Before the cover goes on I shall be fitting some eye bolts on the walls to secure it using the tie ropes supplied.  Its actual purpose is a growing tunnel but it will be equally as good in the use we make of it.

Shirley Anne

Better ideas

Do you find yourself discovering a way to do something but later on find out there might have been a better way to do it? During my experiences in the electrical industry that was often the case for me. I have to say though after years of working in the industry the better way to do things came naturally, well for most of the time. Last winter we had some really nasty weather for a couple of weeks and some of the garden plants suffered as a result. I was therefore determined to find a better solution or an easier way of implementing the precautions I had taken at that time. The plants which suffered were those where the protection I had provided had come adrift. During the year I have been giving much consideration in regards to finding that easier solution. I had fixed some anchoring points by which to secure the protection around the two small beds on the patio but they were the easy ones to protect. One is shown below and the plant at risk from frost damage is the fan palm.

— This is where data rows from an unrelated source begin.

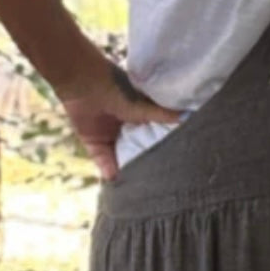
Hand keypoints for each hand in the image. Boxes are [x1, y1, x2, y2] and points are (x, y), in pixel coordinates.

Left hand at [56, 56, 180, 180]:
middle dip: (144, 163)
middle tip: (158, 181)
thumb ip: (162, 114)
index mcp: (140, 114)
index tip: (174, 164)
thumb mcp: (141, 105)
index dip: (162, 148)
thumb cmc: (115, 88)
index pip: (153, 135)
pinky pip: (103, 162)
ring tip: (140, 187)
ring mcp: (110, 136)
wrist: (82, 83)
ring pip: (121, 158)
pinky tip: (119, 182)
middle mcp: (126, 127)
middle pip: (137, 150)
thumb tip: (188, 117)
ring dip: (128, 170)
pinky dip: (109, 172)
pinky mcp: (94, 143)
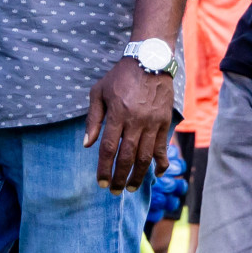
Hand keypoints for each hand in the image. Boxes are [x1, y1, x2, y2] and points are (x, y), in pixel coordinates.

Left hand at [84, 57, 173, 193]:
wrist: (149, 61)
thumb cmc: (120, 77)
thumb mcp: (99, 92)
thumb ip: (93, 119)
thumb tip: (87, 144)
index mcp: (117, 113)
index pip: (108, 147)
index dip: (104, 168)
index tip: (100, 182)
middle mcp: (135, 120)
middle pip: (127, 157)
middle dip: (119, 177)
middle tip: (114, 191)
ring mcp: (152, 123)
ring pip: (146, 157)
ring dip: (138, 176)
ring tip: (130, 188)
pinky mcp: (164, 123)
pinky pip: (162, 148)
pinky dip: (160, 164)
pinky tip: (155, 174)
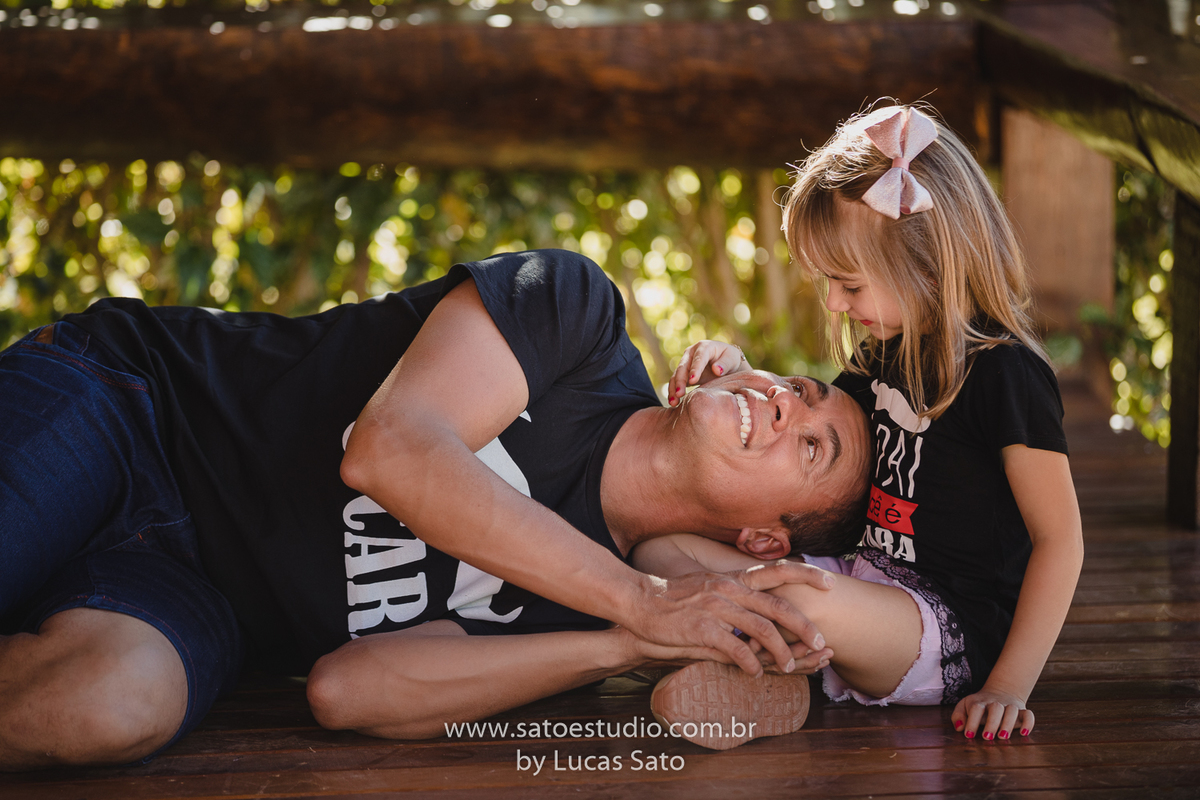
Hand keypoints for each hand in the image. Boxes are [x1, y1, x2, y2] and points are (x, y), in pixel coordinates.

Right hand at [623, 561, 833, 675]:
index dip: (807, 575)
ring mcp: (716, 608)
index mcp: (733, 579)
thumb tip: (760, 607)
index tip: (831, 582)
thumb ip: (735, 596)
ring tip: (790, 665)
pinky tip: (755, 672)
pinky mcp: (702, 629)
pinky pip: (736, 648)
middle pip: (778, 606)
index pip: (777, 570)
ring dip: (782, 651)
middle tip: (821, 643)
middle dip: (805, 626)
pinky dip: (751, 663)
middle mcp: (729, 589)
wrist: (639, 601)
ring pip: (763, 630)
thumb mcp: (709, 587)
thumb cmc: (675, 599)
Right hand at [668, 340, 751, 405]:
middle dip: (680, 380)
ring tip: (673, 402)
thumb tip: (717, 369)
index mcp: (705, 347)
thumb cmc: (729, 360)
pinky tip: (673, 402)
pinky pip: (675, 382)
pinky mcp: (683, 374)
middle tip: (680, 394)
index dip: (695, 369)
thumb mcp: (731, 359)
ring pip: (676, 375)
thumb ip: (725, 363)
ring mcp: (686, 363)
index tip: (692, 381)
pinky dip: (673, 391)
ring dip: (674, 388)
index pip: (699, 358)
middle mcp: (692, 353)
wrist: (726, 364)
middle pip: (683, 366)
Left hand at [951, 687, 1033, 740]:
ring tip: (1002, 737)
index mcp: (980, 702)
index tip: (968, 735)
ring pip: (1012, 711)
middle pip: (995, 708)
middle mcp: (996, 703)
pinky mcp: (1022, 711)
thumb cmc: (979, 705)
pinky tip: (1023, 733)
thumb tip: (959, 728)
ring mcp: (1010, 706)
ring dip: (1008, 723)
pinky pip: (1028, 714)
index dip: (971, 722)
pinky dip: (1028, 723)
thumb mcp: (965, 706)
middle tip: (987, 737)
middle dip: (992, 723)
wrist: (1001, 691)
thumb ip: (958, 716)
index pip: (976, 708)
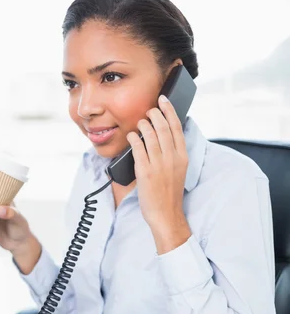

The longer of the three beds shown below is the one most difficult to protect as wrapping the two fan palms isn’t as easy at it sounds especially if the older leaves are to be protected from wind damage too.

I had purchased some bubble wrap and bamboo canes earlier this year and was going to use them to construct a makeshift frame to cover the whole bed but having given that idea much thought since then I think I have come up with a better idea, I decided to purchase a walk-in ‘tunnel’ to place over the top of the bed. Designed for use as an alternative to a greenhouse for growing certain plants under cover the tunnel would be the ideal solution and probably much sturdier. As the one I have purchased is two metres in width it will overhang the bed on the inside and make access to the bed possible if required. Of course it will need support beneath the overhang and some fixing points with which to tie it down. 

As far as the bubble wrap and canes are concerned they will still be used in the bed adjacent to the patio as planned.